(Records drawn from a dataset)
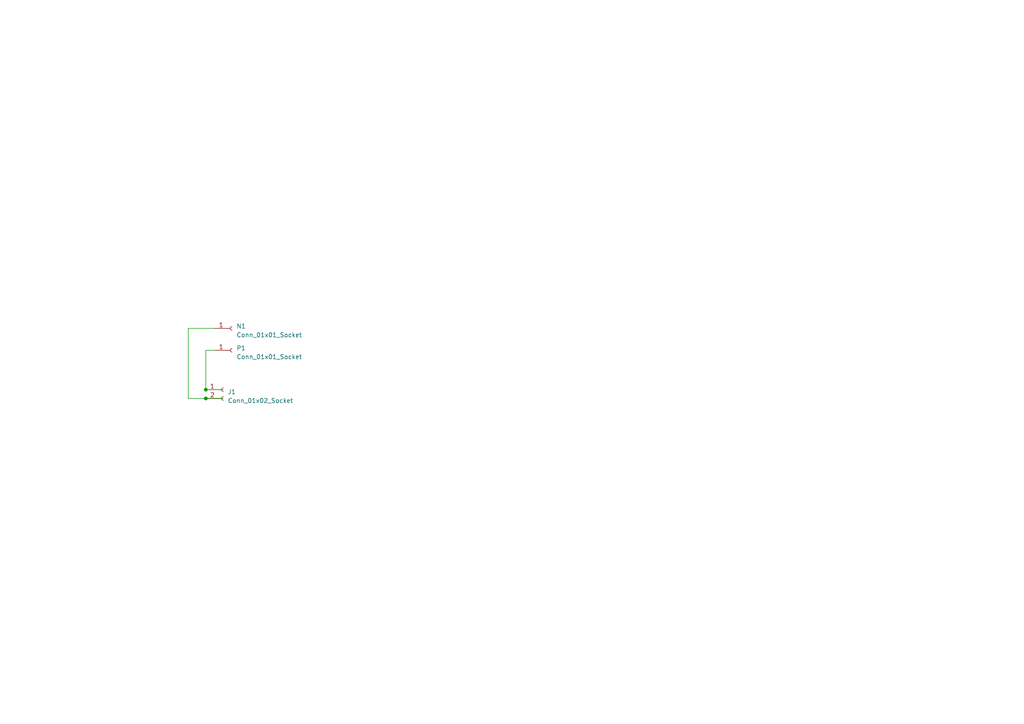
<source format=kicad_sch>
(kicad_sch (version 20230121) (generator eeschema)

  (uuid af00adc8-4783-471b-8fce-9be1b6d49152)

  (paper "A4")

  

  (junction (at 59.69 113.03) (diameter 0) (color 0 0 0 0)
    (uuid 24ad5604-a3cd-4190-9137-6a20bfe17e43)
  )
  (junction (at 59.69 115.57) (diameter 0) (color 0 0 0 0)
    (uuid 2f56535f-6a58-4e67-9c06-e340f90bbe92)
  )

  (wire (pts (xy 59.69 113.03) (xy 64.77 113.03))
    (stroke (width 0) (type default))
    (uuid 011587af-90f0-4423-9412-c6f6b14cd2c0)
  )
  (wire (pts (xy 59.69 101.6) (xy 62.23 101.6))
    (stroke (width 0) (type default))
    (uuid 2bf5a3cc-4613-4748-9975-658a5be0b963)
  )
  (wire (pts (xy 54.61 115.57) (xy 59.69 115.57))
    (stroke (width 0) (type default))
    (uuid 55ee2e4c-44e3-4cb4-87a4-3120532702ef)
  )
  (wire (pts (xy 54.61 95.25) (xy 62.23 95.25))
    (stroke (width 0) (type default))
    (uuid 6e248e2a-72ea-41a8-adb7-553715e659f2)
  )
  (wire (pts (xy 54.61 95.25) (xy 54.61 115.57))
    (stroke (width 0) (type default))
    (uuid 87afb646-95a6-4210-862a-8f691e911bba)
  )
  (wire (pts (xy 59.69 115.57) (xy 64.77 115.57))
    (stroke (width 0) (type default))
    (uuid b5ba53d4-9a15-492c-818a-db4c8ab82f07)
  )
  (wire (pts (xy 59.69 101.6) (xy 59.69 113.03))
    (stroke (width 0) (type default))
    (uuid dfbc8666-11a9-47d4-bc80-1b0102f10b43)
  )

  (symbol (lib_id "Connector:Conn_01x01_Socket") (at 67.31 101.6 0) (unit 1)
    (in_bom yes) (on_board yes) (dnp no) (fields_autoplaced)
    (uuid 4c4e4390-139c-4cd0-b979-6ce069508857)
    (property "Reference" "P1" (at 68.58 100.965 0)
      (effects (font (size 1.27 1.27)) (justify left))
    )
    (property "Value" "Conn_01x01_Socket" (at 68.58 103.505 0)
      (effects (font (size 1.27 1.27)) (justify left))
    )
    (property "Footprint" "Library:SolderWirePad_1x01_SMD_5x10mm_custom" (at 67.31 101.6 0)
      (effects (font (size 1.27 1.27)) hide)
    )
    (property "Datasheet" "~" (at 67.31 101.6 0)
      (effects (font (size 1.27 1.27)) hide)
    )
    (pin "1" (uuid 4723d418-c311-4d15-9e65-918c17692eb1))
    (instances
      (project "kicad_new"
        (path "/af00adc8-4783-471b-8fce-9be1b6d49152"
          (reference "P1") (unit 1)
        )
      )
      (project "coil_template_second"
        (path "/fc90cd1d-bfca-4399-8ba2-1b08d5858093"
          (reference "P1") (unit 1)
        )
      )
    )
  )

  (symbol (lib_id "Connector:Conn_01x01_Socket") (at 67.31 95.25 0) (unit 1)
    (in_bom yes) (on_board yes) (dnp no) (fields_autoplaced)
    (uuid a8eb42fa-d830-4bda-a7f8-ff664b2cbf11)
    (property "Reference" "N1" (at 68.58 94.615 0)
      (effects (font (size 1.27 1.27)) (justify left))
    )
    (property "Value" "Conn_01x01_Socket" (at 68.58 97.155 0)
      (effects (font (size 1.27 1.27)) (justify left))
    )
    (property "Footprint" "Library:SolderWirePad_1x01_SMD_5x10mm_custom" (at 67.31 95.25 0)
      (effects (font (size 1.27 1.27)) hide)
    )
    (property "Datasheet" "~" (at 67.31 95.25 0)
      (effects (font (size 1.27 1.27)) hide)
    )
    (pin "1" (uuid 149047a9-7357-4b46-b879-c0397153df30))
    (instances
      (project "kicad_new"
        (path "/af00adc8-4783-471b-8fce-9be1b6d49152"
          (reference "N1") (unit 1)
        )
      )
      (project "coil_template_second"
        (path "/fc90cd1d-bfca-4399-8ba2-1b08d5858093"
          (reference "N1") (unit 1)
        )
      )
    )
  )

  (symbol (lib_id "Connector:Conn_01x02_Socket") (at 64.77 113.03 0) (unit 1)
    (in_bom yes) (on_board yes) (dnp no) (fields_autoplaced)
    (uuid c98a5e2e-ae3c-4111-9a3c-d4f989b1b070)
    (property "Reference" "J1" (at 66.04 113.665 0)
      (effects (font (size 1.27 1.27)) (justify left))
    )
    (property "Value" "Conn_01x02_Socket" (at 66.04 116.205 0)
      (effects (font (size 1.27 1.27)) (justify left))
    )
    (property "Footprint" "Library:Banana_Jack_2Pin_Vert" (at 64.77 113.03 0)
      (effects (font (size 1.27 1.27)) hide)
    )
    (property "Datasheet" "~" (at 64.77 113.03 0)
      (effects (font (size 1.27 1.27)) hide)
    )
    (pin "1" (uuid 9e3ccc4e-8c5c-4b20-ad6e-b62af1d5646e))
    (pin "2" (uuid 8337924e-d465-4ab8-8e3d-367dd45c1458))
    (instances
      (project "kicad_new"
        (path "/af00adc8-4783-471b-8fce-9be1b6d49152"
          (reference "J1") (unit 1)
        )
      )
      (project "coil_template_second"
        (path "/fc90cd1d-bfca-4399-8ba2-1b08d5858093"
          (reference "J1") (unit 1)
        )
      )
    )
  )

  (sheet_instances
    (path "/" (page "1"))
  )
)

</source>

==

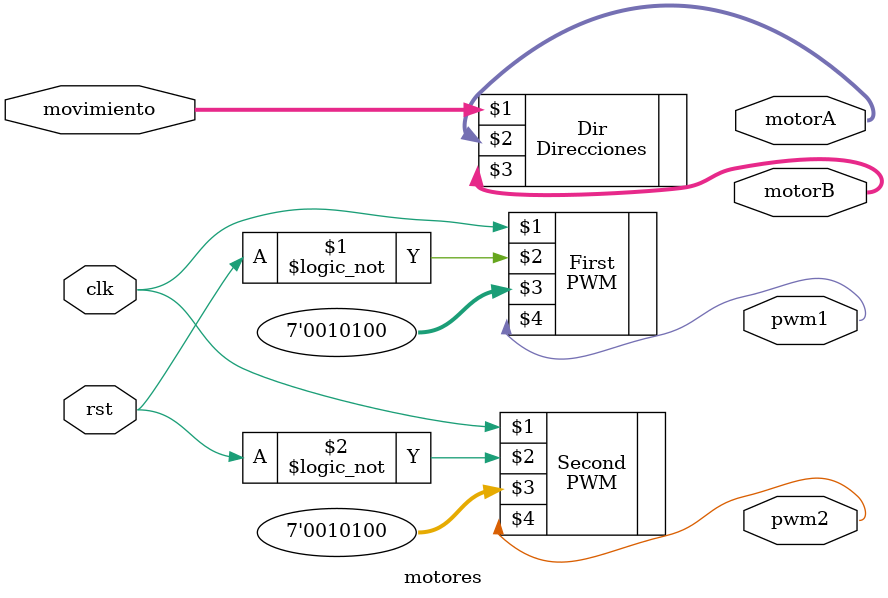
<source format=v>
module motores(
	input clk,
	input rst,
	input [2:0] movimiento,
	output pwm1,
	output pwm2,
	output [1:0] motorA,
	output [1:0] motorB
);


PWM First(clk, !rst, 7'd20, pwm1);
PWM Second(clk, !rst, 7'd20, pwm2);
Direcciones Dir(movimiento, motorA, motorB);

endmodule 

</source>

* * *

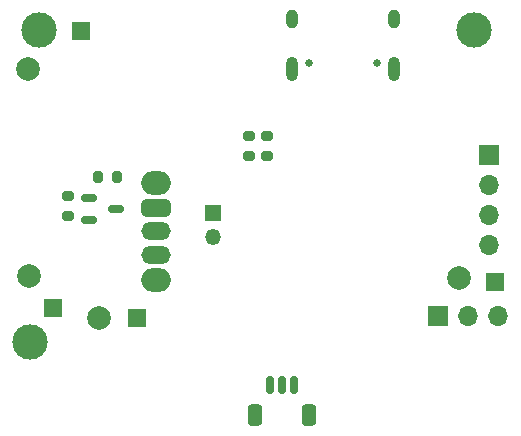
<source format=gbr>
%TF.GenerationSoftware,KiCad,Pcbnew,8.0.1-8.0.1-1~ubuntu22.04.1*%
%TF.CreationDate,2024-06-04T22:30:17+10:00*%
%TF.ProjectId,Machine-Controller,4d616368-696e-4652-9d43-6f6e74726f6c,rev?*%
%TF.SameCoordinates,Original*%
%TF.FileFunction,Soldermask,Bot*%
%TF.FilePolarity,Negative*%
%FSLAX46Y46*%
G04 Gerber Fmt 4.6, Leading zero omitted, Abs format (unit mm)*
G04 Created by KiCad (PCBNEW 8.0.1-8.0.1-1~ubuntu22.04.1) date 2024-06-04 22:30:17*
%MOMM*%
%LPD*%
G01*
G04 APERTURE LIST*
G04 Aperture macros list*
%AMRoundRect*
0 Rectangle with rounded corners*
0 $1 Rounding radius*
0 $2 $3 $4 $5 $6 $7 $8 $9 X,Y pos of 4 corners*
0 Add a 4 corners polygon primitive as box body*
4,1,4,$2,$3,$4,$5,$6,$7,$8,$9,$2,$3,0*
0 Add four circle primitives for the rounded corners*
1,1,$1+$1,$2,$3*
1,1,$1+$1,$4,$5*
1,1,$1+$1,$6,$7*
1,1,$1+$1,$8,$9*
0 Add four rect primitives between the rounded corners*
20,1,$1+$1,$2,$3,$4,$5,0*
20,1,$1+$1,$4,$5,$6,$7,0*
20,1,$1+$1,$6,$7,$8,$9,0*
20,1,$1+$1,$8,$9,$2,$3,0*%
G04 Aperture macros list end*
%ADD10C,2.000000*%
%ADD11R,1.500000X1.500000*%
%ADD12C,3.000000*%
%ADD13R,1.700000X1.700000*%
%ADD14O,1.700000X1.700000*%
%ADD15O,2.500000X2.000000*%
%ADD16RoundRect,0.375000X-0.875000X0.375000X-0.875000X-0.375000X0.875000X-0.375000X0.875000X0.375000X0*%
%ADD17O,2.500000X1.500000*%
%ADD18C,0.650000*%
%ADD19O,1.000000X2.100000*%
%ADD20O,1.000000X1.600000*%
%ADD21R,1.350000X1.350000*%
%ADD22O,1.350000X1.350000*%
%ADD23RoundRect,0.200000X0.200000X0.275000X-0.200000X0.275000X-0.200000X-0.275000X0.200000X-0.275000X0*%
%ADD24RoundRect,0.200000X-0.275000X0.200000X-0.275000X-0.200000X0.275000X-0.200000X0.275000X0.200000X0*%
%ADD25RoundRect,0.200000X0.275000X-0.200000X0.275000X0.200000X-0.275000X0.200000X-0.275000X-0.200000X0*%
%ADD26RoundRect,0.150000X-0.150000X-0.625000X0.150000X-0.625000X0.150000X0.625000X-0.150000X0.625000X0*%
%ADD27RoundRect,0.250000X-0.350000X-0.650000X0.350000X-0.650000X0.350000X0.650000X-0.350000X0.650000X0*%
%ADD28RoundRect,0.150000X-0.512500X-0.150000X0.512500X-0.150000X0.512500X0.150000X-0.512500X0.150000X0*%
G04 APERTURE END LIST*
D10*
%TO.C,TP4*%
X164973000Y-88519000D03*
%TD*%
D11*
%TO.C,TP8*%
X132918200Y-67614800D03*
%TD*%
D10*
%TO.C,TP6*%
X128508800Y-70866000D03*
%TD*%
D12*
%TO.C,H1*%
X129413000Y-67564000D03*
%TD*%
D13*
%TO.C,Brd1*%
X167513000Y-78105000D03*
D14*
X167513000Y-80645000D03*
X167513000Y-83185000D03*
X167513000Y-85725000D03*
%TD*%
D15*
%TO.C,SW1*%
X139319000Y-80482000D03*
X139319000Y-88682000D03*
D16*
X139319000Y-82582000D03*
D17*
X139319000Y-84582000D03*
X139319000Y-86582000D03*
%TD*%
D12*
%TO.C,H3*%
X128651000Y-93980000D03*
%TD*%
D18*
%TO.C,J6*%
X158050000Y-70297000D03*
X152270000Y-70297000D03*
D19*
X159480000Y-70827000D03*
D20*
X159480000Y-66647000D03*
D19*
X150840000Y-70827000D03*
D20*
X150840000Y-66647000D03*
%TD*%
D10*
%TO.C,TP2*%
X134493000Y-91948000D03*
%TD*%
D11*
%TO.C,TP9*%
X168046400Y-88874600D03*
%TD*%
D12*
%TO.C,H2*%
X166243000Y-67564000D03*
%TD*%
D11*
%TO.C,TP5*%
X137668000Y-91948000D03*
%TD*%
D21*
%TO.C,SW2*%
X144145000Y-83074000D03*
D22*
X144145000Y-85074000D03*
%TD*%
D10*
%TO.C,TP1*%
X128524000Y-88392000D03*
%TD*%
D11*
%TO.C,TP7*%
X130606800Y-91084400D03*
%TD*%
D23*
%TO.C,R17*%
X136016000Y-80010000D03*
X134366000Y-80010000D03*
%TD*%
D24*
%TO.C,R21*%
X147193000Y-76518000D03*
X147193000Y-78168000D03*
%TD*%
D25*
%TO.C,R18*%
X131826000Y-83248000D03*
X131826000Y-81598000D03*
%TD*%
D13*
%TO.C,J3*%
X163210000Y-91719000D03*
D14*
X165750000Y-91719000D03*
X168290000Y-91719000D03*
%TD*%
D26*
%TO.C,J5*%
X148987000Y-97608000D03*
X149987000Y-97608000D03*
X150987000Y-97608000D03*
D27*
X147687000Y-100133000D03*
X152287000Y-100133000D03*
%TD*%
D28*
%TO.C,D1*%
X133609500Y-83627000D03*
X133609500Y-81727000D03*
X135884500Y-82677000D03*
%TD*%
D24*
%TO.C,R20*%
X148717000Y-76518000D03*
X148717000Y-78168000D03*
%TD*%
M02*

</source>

# [Work required]
Copy every line in the entries above that has the string "Library" in it.

# [Answer to this task]
    (property "Footprint" "Library:SolderWirePad_1x01_SMD_5x10mm_custom" (at 67.31 101.6 0)
    (property "Footprint" "Library:SolderWirePad_1x01_SMD_5x10mm_custom" (at 67.31 95.25 0)
    (property "Footprint" "Library:Banana_Jack_2Pin_Vert" (at 64.77 113.03 0)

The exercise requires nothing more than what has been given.